Of U.S. regions affected by the pandemic, Najavo Nation has been one of the hardest hit per capita. Through mid-June, there were more than 6,000 confirmed cases, and more than 300 deaths, in a population of 175,000 spread out over 27,000 square miles in northern Arizona, Utah, and New Mexico. The infection rate of 3.4% is much higher than the 1.9% infection rate in New York state.
Exacerbating conditions is the lack of infrastructure in the region, according to Sriram Shamasunder, an associate professor of medicine at the University of California, San Francisco.
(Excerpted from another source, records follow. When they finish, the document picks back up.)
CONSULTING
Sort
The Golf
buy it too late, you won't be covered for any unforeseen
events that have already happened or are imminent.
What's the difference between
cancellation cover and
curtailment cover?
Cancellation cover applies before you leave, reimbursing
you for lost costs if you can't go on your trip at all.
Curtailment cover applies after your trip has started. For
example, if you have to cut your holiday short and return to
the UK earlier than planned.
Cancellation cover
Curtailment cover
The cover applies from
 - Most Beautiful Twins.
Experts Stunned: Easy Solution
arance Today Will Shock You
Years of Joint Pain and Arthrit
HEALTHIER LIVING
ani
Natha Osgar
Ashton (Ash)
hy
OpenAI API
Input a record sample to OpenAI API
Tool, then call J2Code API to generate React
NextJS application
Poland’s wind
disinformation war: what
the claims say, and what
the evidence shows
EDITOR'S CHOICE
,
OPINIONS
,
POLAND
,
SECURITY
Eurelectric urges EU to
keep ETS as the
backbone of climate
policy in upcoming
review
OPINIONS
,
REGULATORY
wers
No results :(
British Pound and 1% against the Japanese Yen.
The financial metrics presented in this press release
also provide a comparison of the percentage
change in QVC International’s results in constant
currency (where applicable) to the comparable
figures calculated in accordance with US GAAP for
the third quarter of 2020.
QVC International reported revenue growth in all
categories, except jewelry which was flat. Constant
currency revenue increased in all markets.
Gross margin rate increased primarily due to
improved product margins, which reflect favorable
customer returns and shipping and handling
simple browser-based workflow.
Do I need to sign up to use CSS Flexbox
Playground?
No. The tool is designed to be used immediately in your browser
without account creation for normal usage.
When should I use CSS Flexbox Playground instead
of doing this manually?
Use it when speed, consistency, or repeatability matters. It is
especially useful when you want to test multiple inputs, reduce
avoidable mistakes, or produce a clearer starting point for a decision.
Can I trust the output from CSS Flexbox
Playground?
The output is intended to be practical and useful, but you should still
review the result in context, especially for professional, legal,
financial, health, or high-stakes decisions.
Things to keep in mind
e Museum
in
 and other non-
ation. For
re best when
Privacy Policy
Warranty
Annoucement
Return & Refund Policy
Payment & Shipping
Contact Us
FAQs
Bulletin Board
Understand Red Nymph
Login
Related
“I would say that one-third of the population doesn’t have electricity or running water,” he told HealthNews in June, and “that means that while ‘shelter-in-place’ may for us be an inconvenience, for many Native Americans it’s an impossibility. If you don’t have a refrigerator to store food, or water to drink, then you’re not going to be able to just stay at home.”
These were living conditions that Basketball or Nothing director Matt Howley and others saw firsthand in Chinle.
“Seeing the commitment of a 16-year-old who wakes up at 5 a.m. with his mother to be the first in line at the water well so that his family can have water for the week ... those stories are impossible to forget,” said Howley. “When one of these players invites you into his home and you get to experience their life in a very small way, it changes you. When someone lets you into their world ... it creates an entirely new level of empathy and understanding.”
So the team was particularly worried about the impact of the coronavirus on Chinle.
“We’ve been hearing over and over again, ‘Wash your hands, wash your hands,’” said WorkShop CEO Tom Farrell of instructions from the CDC on how to curb the pandemic’s transmission. “Well, what if you don’t have running water?”
Joe Witthohn, WorkShop’s executive producer, helped coordinate efforts in Southeast Pennsylvania to procure and send more than 3,000 masks and other items to Chinle’s residents. In addition, Farrell worked with Scott and Don Avellino of Revivalist Spirits distillery in Elverson, Pa., to donate two 55-gallon drums of hand sanitizer to Chinle.
Their concern has not been lost on Chinle High School’s athletic director, Shaun Martin, who figures prominently in Basketball or Nothing.
“We hear from people who come through Navajo Nation and have big ideas, all the time,” he said. “But how many come to fruition? And the ones that come to fruition, how many have the best interests of the local people in mind?
“The people at The WorkShop told our story from our perspective. But then they stuck around in our community with the right intentions. Their actions have proven that they care. The things they sent have been enormously helpful. It was almost impossible for us to get masks and gloves. They showed we’re still in the forefront of their minds.”
The folks at The WorkShop know they sent a lot of material the Navajo people’s way. They believe they received much more in return.
“I think about these kids every day,” Howley said. “Our crew would talk on a nightly basis about the things that we complain about and how they pale in comparison to what we were seeing on Navajo Nation.
“But these kids didn’t complain or let their situations get the best of them. They fought and continue to fight. It can be very hard on the reservation, but they aren’t making excuses.
“People might think these kids are lucky because they got their stories told to a global audience. But I feel that we were lucky. We got to laugh with these kids, cry with them, get to know them, and now root for them.”